### Supplied records

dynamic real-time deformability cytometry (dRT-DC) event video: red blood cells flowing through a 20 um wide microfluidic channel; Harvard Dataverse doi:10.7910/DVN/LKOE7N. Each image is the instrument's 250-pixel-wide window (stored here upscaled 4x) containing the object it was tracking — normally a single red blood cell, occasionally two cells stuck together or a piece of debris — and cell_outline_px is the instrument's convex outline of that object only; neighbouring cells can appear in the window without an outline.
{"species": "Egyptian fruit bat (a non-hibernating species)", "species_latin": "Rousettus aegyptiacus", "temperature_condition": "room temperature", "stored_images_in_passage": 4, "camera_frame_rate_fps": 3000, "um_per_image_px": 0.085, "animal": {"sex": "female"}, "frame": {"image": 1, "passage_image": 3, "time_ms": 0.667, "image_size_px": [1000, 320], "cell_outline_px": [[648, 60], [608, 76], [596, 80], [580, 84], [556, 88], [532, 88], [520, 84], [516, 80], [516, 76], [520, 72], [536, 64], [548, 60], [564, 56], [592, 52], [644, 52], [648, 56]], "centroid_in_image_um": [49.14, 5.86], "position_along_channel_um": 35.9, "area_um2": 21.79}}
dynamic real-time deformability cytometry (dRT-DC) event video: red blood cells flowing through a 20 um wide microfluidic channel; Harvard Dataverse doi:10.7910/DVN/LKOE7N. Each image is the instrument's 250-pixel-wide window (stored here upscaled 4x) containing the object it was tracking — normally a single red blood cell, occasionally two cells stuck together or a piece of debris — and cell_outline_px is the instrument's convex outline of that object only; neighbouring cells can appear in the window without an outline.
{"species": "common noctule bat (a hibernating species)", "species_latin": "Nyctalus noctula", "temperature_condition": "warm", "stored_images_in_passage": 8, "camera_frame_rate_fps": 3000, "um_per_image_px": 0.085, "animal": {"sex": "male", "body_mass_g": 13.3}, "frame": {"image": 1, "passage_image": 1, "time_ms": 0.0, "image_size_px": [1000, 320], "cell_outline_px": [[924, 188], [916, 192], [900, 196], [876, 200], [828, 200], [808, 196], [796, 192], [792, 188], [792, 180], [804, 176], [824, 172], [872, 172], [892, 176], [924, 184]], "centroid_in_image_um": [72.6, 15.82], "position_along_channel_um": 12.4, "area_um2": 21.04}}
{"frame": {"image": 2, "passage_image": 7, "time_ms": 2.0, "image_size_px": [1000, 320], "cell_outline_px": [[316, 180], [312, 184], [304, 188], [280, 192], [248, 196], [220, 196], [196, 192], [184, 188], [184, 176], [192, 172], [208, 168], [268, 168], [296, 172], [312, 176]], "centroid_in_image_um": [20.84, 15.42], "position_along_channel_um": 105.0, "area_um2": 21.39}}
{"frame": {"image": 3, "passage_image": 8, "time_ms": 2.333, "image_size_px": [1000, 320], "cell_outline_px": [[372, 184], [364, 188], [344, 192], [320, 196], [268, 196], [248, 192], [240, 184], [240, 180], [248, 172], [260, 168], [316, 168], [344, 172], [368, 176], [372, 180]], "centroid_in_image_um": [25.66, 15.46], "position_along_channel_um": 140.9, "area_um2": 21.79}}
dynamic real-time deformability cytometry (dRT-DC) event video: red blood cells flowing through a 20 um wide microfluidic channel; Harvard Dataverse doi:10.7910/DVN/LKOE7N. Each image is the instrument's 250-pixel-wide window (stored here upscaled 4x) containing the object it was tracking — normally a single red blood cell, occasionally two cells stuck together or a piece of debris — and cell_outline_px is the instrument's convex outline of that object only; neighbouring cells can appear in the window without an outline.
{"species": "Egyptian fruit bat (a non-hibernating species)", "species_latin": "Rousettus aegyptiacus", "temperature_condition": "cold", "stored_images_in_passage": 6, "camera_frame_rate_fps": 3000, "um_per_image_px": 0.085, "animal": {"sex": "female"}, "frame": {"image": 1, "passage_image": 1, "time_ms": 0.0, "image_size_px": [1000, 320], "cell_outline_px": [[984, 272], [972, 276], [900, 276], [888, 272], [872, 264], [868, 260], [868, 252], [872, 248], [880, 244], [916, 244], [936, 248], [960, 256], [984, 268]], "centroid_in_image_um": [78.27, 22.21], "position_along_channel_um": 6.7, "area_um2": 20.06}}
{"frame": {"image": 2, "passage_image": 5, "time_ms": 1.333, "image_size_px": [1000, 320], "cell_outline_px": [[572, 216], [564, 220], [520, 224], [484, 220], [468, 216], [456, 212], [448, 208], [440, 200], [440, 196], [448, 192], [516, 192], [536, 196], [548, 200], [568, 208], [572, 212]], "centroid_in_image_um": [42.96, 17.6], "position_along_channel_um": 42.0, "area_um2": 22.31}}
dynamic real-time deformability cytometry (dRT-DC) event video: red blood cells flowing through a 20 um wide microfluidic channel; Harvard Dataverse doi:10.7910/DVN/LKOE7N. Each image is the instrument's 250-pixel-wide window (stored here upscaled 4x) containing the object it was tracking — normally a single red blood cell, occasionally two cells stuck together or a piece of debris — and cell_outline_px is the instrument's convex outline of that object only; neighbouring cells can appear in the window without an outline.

######

Return the entries above exactly as they appear.

Result for this task:
dynamic real-time deformability cytometry (dRT-DC) event video: red blood cells flowing through a 20 um wide microfluidic channel; Harvard Dataverse doi:10.7910/DVN/LKOE7N. Each image is the instrument's 250-pixel-wide window (stored here upscaled 4x) containing the object it was tracking — normally a single red blood cell, occasionally two cells stuck together or a piece of debris — and cell_outline_px is the instrument's convex outline of that object only; neighbouring cells can appear in the window without an outline.
{"species": "Egyptian fruit bat (a non-hibernating species)", "species_latin": "Rousettus aegyptiacus", "temperature_condition": "room temperature", "stored_images_in_passage": 4, "camera_frame_rate_fps": 3000, "um_per_image_px": 0.085, "animal": {"sex": "female"}, "frame": {"image": 1, "passage_image": 3, "time_ms": 0.667, "image_size_px": [1000, 320], "cell_outline_px": [[648, 60], [608, 76], [596, 80], [580, 84], [556, 88], [532, 88], [520, 84], [516, 80], [516, 76], [520, 72], [536, 64], [548, 60], [564, 56], [592, 52], [644, 52], [648, 56]], "centroid_in_image_um": [49.14, 5.86], "position_along_channel_um": 35.9, "area_um2": 21.79}}
dynamic real-time deformability cytometry (dRT-DC) event video: red blood cells flowing through a 20 um wide microfluidic channel; Harvard Dataverse doi:10.7910/DVN/LKOE7N. Each image is the instrument's 250-pixel-wide window (stored here upscaled 4x) containing the object it was tracking — normally a single red blood cell, occasionally two cells stuck together or a piece of debris — and cell_outline_px is the instrument's convex outline of that object only; neighbouring cells can appear in the window without an outline.
{"species": "common noctule bat (a hibernating species)", "species_latin": "Nyctalus noctula", "temperature_condition": "warm", "stored_images_in_passage": 8, "camera_frame_rate_fps": 3000, "um_per_image_px": 0.085, "animal": {"sex": "male", "body_mass_g": 13.3}, "frame": {"image": 1, "passage_image": 1, "time_ms": 0.0, "image_size_px": [1000, 320], "cell_outline_px": [[924, 188], [916, 192], [900, 196], [876, 200], [828, 200], [808, 196], [796, 192], [792, 188], [792, 180], [804, 176], [824, 172], [872, 172], [892, 176], [924, 184]], "centroid_in_image_um": [72.6, 15.82], "position_along_channel_um": 12.4, "area_um2": 21.04}}
{"frame": {"image": 2, "passage_image": 7, "time_ms": 2.0, "image_size_px": [1000, 320], "cell_outline_px": [[316, 180], [312, 184], [304, 188], [280, 192], [248, 196], [220, 196], [196, 192], [184, 188], [184, 176], [192, 172], [208, 168], [268, 168], [296, 172], [312, 176]], "centroid_in_image_um": [20.84, 15.42], "position_along_channel_um": 105.0, "area_um2": 21.39}}
{"frame": {"image": 3, "passage_image": 8, "time_ms": 2.333, "image_size_px": [1000, 320], "cell_outline_px": [[372, 184], [364, 188], [344, 192], [320, 196], [268, 196], [248, 192], [240, 184], [240, 180], [248, 172], [260, 168], [316, 168], [344, 172], [368, 176], [372, 180]], "centroid_in_image_um": [25.66, 15.46], "position_along_channel_um": 140.9, "area_um2": 21.79}}
dynamic real-time deformability cytometry (dRT-DC) event video: red blood cells flowing through a 20 um wide microfluidic channel; Harvard Dataverse doi:10.7910/DVN/LKOE7N. Each image is the instrument's 250-pixel-wide window (stored here upscaled 4x) containing the object it was tracking — normally a single red blood cell, occasionally two cells stuck together or a piece of debris — and cell_outline_px is the instrument's convex outline of that object only; neighbouring cells can appear in the window without an outline.
{"species": "Egyptian fruit bat (a non-hibernating species)", "species_latin": "Rousettus aegyptiacus", "temperature_condition": "cold", "stored_images_in_passage": 6, "camera_frame_rate_fps": 3000, "um_per_image_px": 0.085, "animal": {"sex": "female"}, "frame": {"image": 1, "passage_image": 1, "time_ms": 0.0, "image_size_px": [1000, 320], "cell_outline_px": [[984, 272], [972, 276], [900, 276], [888, 272], [872, 264], [868, 260], [868, 252], [872, 248], [880, 244], [916, 244], [936, 248], [960, 256], [984, 268]], "centroid_in_image_um": [78.27, 22.21], "position_along_channel_um": 6.7, "area_um2": 20.06}}
{"frame": {"image": 2, "passage_image": 5, "time_ms": 1.333, "image_size_px": [1000, 320], "cell_outline_px": [[572, 216], [564, 220], [520, 224], [484, 220], [468, 216], [456, 212], [448, 208], [440, 200], [440, 196], [448, 192], [516, 192], [536, 196], [548, 200], [568, 208], [572, 212]], "centroid_in_image_um": [42.96, 17.6], "position_along_channel_um": 42.0, "area_um2": 22.31}}
dynamic real-time deformability cytometry (dRT-DC) event video: red blood cells flowing through a 20 um wide microfluidic channel; Harvard Dataverse doi:10.7910/DVN/LKOE7N. Each image is the instrument's 250-pixel-wide window (stored here upscaled 4x) containing the object it was tracking — normally a single red blood cell, occasionally two cells stuck together or a piece of debris — and cell_outline_px is the instrument's convex outline of that object only; neighbouring cells can appear in the window without an outline.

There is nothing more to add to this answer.